◆ **Collected data**:
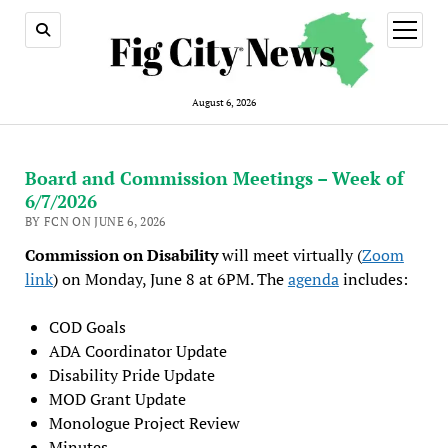
open
menu
August 6, 2026
Board and Commission Meetings – Week of
6/7/2026
BY FCN ON JUNE 6, 2026
Commission on Disability
will meet virtually (
Zoom
link
) on Monday, June 8 at 6PM. The
agenda
includes:
COD Goals
ADA Coordinator Update
Disability Pride Update
MOD Grant Update
Monologue Project Review
Minutes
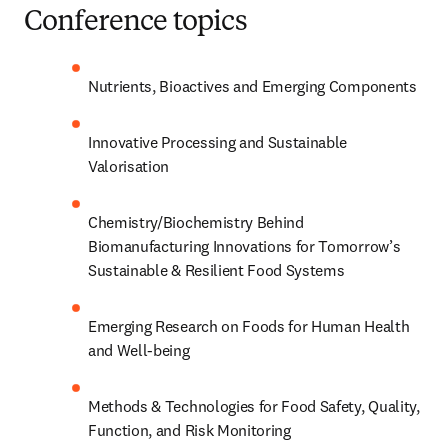
Conference topics
Nutrients, Bioactives and Emerging Components
Innovative Processing and Sustainable 
Valorisation
Chemistry/
Biochemistry Behind 
Biomanufacturing Innovations for Tomorrow’s 
Sustainable & Resilient Food Systems
Emerging Research on Foods for Human Health 
and Well-being
Methods & Technologies for Food Safety, Quality, 
Function, and Risk Monitoring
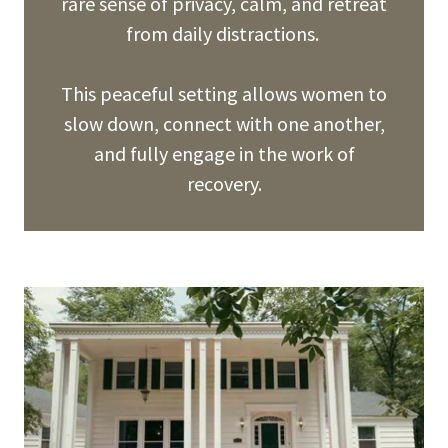
rare sense of privacy, calm, and retreat
from daily distractions.
This peaceful setting allows women to
slow down, connect with one another,
and fully engage in the work of
recovery.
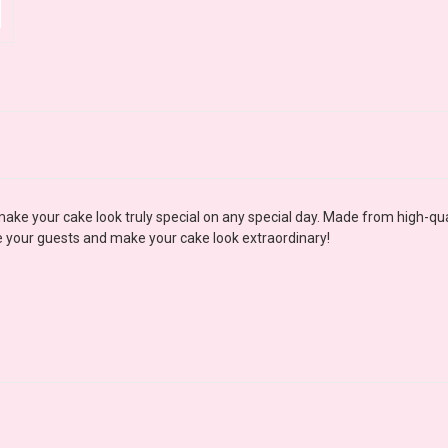
ke your cake look truly special on any special day. Made from high-quali
se your guests and make your cake look extraordinary!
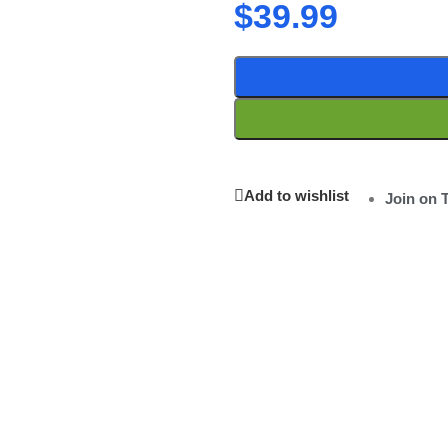
$
39.99
Add to wishlist
Join on 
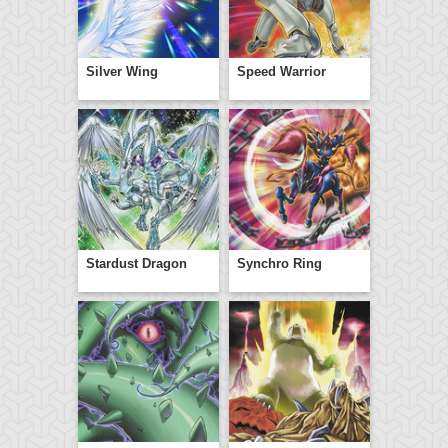
Silver Wing
Speed Warrior
Stardust Dragon
Synchro Ring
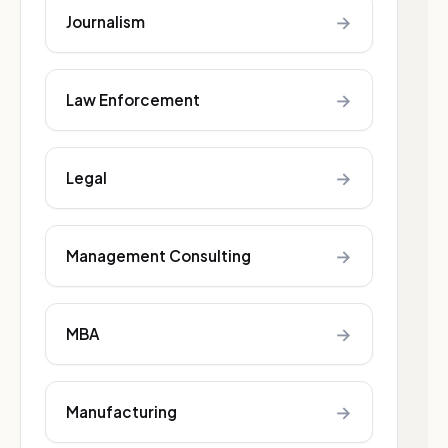
→
Journalism
→
Law Enforcement
→
Legal
→
Management Consulting
→
MBA
→
Manufacturing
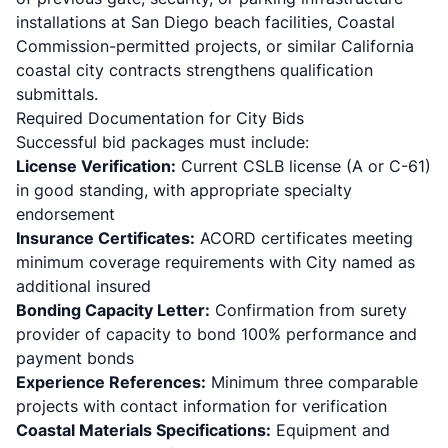
installations at San Diego beach facilities, Coastal
Commission-permitted projects, or similar California
coastal city contracts strengthens qualification
submittals.
Required Documentation for City Bids
Successful bid packages must include:
License Verification:
Current CSLB license (A or C-61)
in good standing, with appropriate specialty
endorsement
Insurance Certificates:
ACORD certificates meeting
minimum coverage requirements with City named as
additional insured
Bonding Capacity Letter:
Confirmation from surety
provider of capacity to bond 100% performance and
payment bonds
Experience References:
Minimum three comparable
projects with contact information for verification
Coastal Materials Specifications:
Equipment and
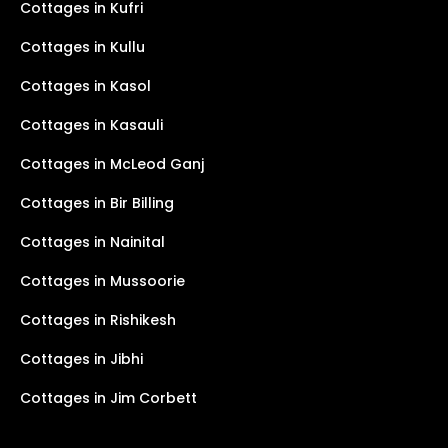
Cottages in Kufri
Cottages in Kullu
Cottages in Kasol
Cottages in Kasauli
Cottages in McLeod Ganj
Cottages in Bir Billing
Cottages in Nainital
Cottages in Mussoorie
Cottages in Rishikesh
Cottages in Jibhi
Cottages in Jim Corbett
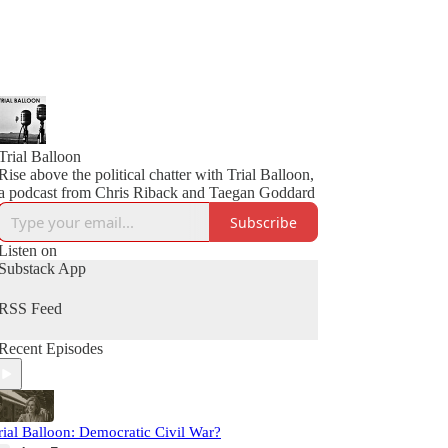
Trial Balloon
Rise above the political chatter with Trial Balloon,
a podcast from Chris Riback and Taegan Goddard
Subscribe
Listen on
Substack App
RSS Feed
Recent Episodes
rial Balloon: Democratic Civil War?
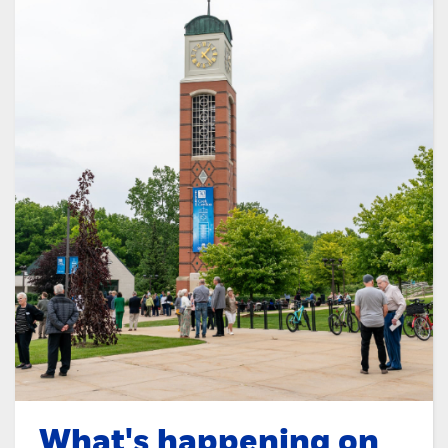
What's happening on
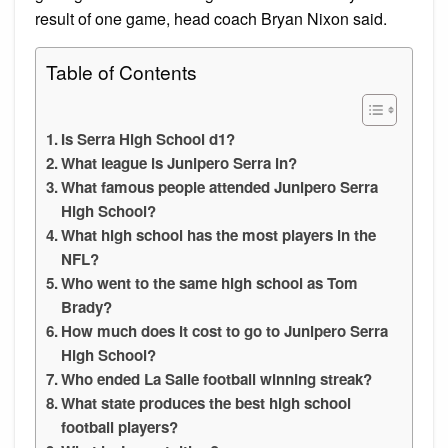
result of one game, head coach Bryan Nixon said.
Table of Contents
Is Serra High School d1?
What league is Junipero Serra in?
What famous people attended Junipero Serra
High School?
What high school has the most players in the
NFL?
Who went to the same high school as Tom
Brady?
How much does it cost to go to Junipero Serra
High School?
Who ended La Salle football winning streak?
What state produces the best high school
football players?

◆ **WHAT NEEDS TO BE DONE**:
Rewrite every line of text in the records above as a numbered list, skipping blank lines. Leave the pictures out of the answer.

◆ **SOLUTION FOR THIS PROBLEM**:
1. open
2. menu
3. August 6, 2026
4. Board and Commission Meetings – Week of
5. 6/7/2026
6. BY FCN ON JUNE 6, 2026
7. Commission on Disability
8. will meet virtually (
9. Zoom
10. link
11. ) on Monday, June 8 at 6PM. The
12. agenda
13. includes:
14. COD Goals
15. ADA Coordinator Update
16. Disability Pride Update
17. MOD Grant Update
18. Monologue Project Review
19. Minutes
20. Conference topics
21. Nutrients, Bioactives and Emerging Components
22. Innovative Processing and Sustainable 
23. Valorisation
24. Chemistry/
25. Biochemistry Behind 
26. Biomanufacturing Innovations for Tomorrow’s 
27. Sustainable & Resilient Food Systems
28. Emerging Research on Foods for Human Health 
29. and Well-being
30. Methods & Technologies for Food Safety, Quality, 
31. Function, and Risk Monitoring
32. rare sense of privacy, calm, and retreat
33. from daily distractions.
34. This peaceful setting allows women to
35. slow down, connect with one another,
36. and fully engage in the work of
37. recovery.
38. ke your cake look truly special on any special day. Made from high-quali
39. se your guests and make your cake look extraordinary!
40. $
41. 39.99
42. Add to wishlist
43. Join on 
44. Silver Wing
45. Speed Warrior
46. Stardust Dragon
47. Synchro Ring
48. →
49. Journalism
50. →
51. Law Enforcement
52. →
53. Legal
54. →
55. Management Consulting
56. →
57. MBA
58. →
59. Manufacturing
60. installations at San Diego beach facilities, Coastal
61. Commission-permitted projects, or similar California
62. coastal city contracts strengthens qualification
63. submittals.
64. Required Documentation for City Bids
65. Successful bid packages must include:
66. License Verification:
67. Current CSLB license (A or C-61)
68. in good standing, with appropriate specialty
69. endorsement
70. Insurance Certificates:
71. ACORD certificates meeting
72. minimum coverage requirements with City named as
73. additional insured
74. Bonding Capacity Letter:
75. Confirmation from surety
76. provider of capacity to bond 100% performance and
77. payment bonds
78. Experience References:
79. Minimum three comparable
80. projects with contact information for verification
81. Coastal Materials Specifications:
82. Equipment and
83. Cottages in Kufri
84. Cottages in Kullu
85. Cottages in Kasol
86. Cottages in Kasauli
87. Cottages in McLeod Ganj
88. Cottages in Bir Billing
89. Cottages in Nainital
90. Cottages in Mussoorie
91. Cottages in Rishikesh
92. Cottages in Jibhi
93. Cottages in Jim Corbett
94. Trial Balloon
95. Rise above the political chatter with Trial Balloon,
96. a podcast from Chris Riback and Taegan Goddard
97. Subscribe
98. Listen on
99. Substack App
100. RSS Feed
101. Recent Episodes
102. rial Balloon: Democratic Civil War?
103. What's happening on
104. result of one game, head coach Bryan Nixon said.
105. Table of Contents
106. Is Serra High School d1?
107. What league is Junipero Serra in?
108. What famous people attended Junipero Serra
109. High School?
110. What high school has the most players in the
111. NFL?
112. Who went to the same high school as Tom
113. Brady?
114. How much does it cost to go to Junipero Serra
115. High School?
116. Who ended La Salle football winning streak?
117. What state produces the best high school
118. football players?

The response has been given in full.